[Document text]
Drug Interactions between ezetimibe / rosuvastatin and gemfibrozil
This report displays the potential drug interactions for the following 2 drugs:
- ezetimibe/rosuvastatin
- gemfibrozil
Interactions between your drugs
gemfibrozil rosuvastatin
Applies to: gemfibrozil and ezetimibe / rosuvastatin
GENERALLY AVOID: Coadministration with gemfibrozil may significantly increase the plasma concentrations of rosuvastatin. The proposed mechanism is gemfibrozil inhibition of the hepatic uptake of rosuvastatin via organic anion transporting polypeptide 2 (OATP-2). In 20 healthy volunteers, gemfibrozil (600 mg twice a day for 7 days) increased the peak plasma concentration (Cmax) and area under the concentration-time curve (AUC) of rosuvastatin (80 mg single oral dose) by 120% and 90%, respectively, compared to placebo. High levels of HMG-CoA reductase inhibitory activity in plasma is associated with an increased risk of musculoskeletal toxicity. Myopathy manifested as muscle pain and/or weakness associated with grossly elevated creatine kinase exceeding ten times the upper limit of normal has been reported occasionally. Rhabdomyolysis has also occurred rarely, which may be accompanied by acute renal failure secondary to myoglobinuria and may result in death. Although there was no evidence of increased skeletal muscle effects when rosuvastatin was used with fibric acid derivatives including gemfibrozil in clinical trials, an increase in the incidence of myositis and myopathy has been observed in patients receiving other HMG-CoA reductase inhibitors with fibric acid derivatives.
MANAGEMENT: Concurrent use of rosuvastatin and gemfibrozil should generally be avoided unless the benefit of further alterations in lipid levels is anticipated to outweigh the potential risks. Addition of fibrates to HMG-CoA reductase inhibitor therapy typically provides little additional reduction in LDL cholesterol, but further reductions of triglycerides and increases in HDL cholesterol may be attained. The daily dosage of rosuvastatin should not exceed 10 mg when used in combination with gemfibrozil. Patients should be advised to promptly report any unexplained muscle pain, tenderness, or weakness, particularly if accompanied by malaise or fever. Therapy should be discontinued if creatine kinase is markedly elevated in the absence of strenuous exercise or if myopathy is otherwise suspected or diagnosed.

Stored records:
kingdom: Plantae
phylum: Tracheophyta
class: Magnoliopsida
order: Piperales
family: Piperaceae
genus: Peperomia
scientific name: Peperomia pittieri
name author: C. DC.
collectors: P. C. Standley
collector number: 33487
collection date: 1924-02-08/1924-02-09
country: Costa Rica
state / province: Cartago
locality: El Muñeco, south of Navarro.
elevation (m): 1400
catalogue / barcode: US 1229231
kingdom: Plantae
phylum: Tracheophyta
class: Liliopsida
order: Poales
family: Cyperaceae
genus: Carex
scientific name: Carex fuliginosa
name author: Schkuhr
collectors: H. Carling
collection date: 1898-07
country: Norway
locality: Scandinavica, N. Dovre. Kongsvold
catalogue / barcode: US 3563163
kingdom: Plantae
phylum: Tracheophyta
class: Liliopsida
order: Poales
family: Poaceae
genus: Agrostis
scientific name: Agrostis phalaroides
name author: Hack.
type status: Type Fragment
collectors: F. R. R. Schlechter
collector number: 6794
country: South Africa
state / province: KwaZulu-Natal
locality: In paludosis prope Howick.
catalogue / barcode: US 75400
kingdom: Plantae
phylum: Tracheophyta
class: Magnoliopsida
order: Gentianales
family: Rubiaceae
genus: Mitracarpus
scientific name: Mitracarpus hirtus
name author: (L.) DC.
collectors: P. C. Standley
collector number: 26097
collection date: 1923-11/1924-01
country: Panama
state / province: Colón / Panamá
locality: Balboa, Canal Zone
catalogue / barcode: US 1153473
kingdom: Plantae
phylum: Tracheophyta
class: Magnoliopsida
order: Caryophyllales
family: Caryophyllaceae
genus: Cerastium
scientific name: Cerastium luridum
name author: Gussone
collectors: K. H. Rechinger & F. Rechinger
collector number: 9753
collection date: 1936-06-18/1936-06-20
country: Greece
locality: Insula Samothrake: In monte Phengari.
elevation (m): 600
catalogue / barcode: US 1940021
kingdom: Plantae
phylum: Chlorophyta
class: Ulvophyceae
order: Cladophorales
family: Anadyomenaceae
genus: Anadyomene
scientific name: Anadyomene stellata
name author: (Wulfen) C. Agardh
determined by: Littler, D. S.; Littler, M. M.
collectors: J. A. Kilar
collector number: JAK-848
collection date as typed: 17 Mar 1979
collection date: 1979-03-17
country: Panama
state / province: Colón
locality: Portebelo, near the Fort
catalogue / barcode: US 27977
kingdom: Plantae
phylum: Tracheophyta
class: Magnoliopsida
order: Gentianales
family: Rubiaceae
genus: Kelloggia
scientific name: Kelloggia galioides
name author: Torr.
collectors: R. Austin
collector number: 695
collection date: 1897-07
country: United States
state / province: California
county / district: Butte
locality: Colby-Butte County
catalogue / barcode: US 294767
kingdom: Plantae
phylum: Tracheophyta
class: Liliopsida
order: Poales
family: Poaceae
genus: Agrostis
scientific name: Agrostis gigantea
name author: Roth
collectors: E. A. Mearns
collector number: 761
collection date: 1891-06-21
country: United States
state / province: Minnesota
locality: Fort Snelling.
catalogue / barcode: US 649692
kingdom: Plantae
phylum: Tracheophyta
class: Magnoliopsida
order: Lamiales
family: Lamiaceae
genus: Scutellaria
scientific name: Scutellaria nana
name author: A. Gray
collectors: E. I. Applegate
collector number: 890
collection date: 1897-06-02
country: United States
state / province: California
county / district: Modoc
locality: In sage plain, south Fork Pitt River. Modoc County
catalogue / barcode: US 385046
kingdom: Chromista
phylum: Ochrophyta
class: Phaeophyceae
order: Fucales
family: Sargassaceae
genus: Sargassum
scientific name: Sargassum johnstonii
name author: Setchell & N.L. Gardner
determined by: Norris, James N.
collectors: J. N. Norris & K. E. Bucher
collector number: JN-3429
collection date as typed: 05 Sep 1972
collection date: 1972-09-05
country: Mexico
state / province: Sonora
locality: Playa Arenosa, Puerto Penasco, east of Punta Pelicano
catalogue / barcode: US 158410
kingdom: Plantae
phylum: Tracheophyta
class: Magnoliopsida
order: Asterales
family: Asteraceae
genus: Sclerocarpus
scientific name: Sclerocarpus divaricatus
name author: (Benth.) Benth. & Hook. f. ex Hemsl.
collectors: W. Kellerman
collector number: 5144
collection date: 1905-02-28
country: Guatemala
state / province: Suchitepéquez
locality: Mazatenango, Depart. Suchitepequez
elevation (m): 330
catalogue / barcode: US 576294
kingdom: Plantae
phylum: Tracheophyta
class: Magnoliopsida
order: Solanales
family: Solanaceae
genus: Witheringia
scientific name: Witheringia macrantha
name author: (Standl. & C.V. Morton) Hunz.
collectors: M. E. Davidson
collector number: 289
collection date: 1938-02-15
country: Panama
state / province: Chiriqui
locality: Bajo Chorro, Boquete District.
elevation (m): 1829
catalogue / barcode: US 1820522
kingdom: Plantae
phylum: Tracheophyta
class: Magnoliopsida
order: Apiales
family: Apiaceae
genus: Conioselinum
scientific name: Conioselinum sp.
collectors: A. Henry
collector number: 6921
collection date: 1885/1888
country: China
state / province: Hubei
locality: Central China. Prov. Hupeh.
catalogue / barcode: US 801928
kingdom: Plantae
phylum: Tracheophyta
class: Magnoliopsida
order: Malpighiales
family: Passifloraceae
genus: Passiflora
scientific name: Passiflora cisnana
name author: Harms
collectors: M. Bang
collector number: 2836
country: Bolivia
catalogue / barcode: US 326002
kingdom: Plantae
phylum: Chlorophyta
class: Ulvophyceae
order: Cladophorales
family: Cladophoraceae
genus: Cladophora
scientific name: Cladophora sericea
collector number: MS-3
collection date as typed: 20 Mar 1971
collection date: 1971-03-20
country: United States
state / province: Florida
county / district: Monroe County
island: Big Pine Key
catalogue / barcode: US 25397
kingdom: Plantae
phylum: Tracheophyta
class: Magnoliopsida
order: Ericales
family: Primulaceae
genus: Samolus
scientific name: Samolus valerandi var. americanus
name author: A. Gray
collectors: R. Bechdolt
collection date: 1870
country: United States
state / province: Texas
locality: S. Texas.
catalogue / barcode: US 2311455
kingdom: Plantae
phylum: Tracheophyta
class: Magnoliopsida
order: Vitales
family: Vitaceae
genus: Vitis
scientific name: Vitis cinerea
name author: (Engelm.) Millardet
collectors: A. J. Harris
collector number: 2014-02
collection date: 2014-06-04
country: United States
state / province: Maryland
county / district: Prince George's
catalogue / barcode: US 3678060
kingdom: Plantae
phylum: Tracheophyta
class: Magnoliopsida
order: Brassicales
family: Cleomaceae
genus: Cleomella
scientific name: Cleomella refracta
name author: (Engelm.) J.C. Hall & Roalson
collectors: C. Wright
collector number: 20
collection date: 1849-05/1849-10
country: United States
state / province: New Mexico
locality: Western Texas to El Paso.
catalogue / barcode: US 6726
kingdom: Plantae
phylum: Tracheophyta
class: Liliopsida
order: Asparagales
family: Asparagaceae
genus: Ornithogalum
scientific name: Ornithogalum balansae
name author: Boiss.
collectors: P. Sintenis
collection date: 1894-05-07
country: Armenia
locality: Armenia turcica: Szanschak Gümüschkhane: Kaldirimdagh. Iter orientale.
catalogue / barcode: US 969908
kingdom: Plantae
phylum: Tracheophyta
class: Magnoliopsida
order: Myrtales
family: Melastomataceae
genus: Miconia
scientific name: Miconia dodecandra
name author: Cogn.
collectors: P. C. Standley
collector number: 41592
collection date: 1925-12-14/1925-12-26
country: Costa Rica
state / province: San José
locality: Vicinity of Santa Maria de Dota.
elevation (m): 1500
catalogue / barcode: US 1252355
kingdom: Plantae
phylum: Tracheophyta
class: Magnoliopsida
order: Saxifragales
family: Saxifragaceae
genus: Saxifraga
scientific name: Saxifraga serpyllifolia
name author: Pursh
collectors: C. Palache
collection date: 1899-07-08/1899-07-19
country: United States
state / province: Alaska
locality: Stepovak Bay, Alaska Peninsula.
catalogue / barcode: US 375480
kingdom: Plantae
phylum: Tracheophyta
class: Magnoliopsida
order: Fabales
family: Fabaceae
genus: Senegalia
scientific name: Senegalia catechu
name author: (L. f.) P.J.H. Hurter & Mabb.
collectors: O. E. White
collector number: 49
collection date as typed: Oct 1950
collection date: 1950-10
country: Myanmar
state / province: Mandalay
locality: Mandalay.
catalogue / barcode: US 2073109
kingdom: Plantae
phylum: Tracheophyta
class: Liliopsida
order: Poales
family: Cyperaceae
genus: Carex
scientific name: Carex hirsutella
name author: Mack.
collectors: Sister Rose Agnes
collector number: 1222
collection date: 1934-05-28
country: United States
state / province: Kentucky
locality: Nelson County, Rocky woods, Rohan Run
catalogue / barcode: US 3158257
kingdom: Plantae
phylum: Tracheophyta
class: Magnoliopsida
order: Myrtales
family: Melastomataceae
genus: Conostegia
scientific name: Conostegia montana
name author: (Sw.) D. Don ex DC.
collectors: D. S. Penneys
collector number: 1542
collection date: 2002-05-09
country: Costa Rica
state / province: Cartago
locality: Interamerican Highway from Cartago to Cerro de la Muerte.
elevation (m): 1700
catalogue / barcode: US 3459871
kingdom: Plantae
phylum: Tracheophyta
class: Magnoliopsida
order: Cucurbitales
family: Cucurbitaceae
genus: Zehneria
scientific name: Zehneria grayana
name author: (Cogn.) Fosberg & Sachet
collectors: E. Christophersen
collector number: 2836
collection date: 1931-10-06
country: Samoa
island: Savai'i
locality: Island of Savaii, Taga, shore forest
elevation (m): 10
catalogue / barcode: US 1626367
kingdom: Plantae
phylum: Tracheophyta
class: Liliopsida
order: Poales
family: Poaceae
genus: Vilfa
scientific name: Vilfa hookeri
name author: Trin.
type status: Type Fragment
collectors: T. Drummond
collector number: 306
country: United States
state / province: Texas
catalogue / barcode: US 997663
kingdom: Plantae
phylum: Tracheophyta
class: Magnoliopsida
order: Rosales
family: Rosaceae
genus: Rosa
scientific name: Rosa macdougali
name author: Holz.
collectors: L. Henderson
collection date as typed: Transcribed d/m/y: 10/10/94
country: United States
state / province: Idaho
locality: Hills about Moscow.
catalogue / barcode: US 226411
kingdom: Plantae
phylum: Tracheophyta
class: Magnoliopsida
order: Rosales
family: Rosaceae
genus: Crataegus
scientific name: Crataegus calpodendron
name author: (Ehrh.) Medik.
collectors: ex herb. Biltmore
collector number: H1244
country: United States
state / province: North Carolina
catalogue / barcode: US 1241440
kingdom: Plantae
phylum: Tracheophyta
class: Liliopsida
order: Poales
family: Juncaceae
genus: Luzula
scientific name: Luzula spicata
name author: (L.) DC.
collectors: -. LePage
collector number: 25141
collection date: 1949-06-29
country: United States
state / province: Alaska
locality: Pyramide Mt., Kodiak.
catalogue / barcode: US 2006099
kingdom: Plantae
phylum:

[Work task 1]
In one to three sentences, explain what the drug interaction report gives as the reason gemfibrozil may raise plasma concentrations of rosuvastatin.
[Work task 2]
Pick up the drug interaction report after its final sentence and continue it.
The listing has no connection to the drug interaction report.

[Answer space 1]
The proposed mechanism is that gemfibrozil inhibits the liver's uptake of rosuvastatin through organic anion transporting polypeptide 2 (OATP-2). With less rosuvastatin taken up by the liver, its plasma levels rise. In 20 healthy volunteers, this raised the peak concentration by 120% and the AUC by 90% compared to placebo.

[Answer space 2]
References (2)
- (2003) "Product Information. Crestor (rosuvastatin)." AstraZeneca Pharma Inc
- Schneck DW, Birmingham BK, Zalikowski JA, et al. (2004) "The effect of gemfibrozil on the pharmacokinetics of rosuvastatin." Clin Pharmacol Ther, 75, p. 455-63
gemfibrozil ezetimibe
Applies to: gemfibrozil and ezetimibe / rosuvastatin
GENERALLY AVOID: The safety and efficacy of ezetimibe coadministered with fibrates other than fenofibrate have not been studied. Fibrates can increase cholesterol excretion into the bile and cause cholelithiasis. In dogs, administration of ezetimibe for one month increased the concentration of cholesterol in gallbladder bile by 2- to 4-fold, although administration for one year did not result in gallstone formation or any other adverse hepatobiliary effects. In pharmacokinetic studies, coadministration with fenofibrate (200 mg once daily) and gemfibrozil (600 mg twice daily) increased total ezetimibe concentrations 1.5-fold and 1.7-fold, respectively, in healthy adults. These increases are not considered clinically relevant. Ezetimibe (10 mg once daily) did not significantly affect the pharmacokinetics of fenofibrate or gemfibrozil.
MANAGEMENT: Due to the lack of safety and efficacy data, coadministration of ezetimibe with fibrates other than fenofibrate is not recommended. If cholelithiasis is suspected in a patient receiving such a combination, gallbladder studies are indicated and alternative lipid-lowering therapy should be considered.
References (1)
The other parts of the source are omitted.